Me: You also have an Instagram account connected to this blog. What kind of feedback have you been receiving, for both the blog and the Instagram account?

Helena: I have just started the Instagram account and I’m still learning how to market my brand through it. It’s such a powerful tool to connect with people like that. I even have had older women following the account and commenting. They say that we all need to hear this, it’s not only for teenagers.

Me: Why do you think your audience should listen to you? Do you consider yourself an expert?

Helena: I wouldn’t call myself an expert. I say that on the website, I don’t have all the answers. I’m still figuring this out. But what is important to me is that I can relate to teen girls and hopefully inspire them that there’s a positive way of thinking and feeling. I was recently a teenager and I went through what they are going through not that long ago. And because I discovered this new way of thinking and  feeling about myself that changed my life in so many ways, I feel like I have to get this message out. I wouldn’t be staying true to myself if I didn’t get the message out. So it isn’t that I’m an expert, it’s more that I just want to share what I have learned. I’m not a doctor, I’m not a medical expert, I’m just someone who has lived through it.

Me: What do you do to feel good about yourself?

Helena: I used to be very controlling. When I was younger, I would wake up and weigh myself and if I put on half a pound it was a bad day, if I lost half a pound, maybe it was going to be a good day. I had everything listed.

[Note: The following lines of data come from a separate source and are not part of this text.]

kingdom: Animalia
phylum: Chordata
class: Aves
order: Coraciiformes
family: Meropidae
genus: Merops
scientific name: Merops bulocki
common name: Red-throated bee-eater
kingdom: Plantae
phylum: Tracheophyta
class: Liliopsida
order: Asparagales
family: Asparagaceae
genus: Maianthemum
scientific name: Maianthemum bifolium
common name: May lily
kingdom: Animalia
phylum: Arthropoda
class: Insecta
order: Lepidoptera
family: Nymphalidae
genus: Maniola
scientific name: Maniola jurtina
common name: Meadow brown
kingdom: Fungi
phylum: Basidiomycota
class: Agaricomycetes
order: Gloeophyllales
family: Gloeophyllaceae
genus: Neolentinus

I knew exactly what I was going to eat the whole day and I went from diet to diet. I was miserable. I hated myself! I put all my energy into it. Now, even though it took me a long time to get here, I don’t control things anymore. I listen to my body in a healthy way, I stopped counting calories, I will never go on a diet again, I don’t weigh myself, I eat what I want. I’m happy to treat myself (prior to the interview we wanted to order pizza). I’m passionate about food now and how to nourish myself from the inside out.  And damn, I feel so much lighter! Physically and emotionally! Exercising is really good – it’s kind of like my therapy. I don’t do it to lose weight. I do it to let go and enjoy myself. I love pilates, yoga, spinning, anything that gets me out of my head and into my body. And coming back to the book, which has the title “Learning to Love the Girl in the Mirror”,  for a long time I wasn’t even able to look into the mirror. But if I’m having an off day or I’m not feeling so positive, I just get myself in front of the mirror and I will do some affirmations. Say something to myself that is empowering. I use this technique, it’s called “tapping” and when I feel off and I’m on phone with my mum who is a therapist, she will be like: “Have you done some tapping?” Even though I sometimes get annoyed at her always asking, I can’t deny it’s been an amazing tool to keep me centered and feeling happy and healthy.

Me: What would be your message to people who will read this?

Helena: Pressure on (she laughs)! I will wrap up with my favourite quote that my mum would tell me when growing up, and it’s Shakespearean so hey maybe it’ll  round things off nicely! “To thine own self be true”. Basically I try to live everyday by asking, “am I staying true to myself?” It helps me tune into my gut instinct, which has never really ever been wrong.  By staying true to yourself you also stay true to those around you and I think that is very important in everyone’s life!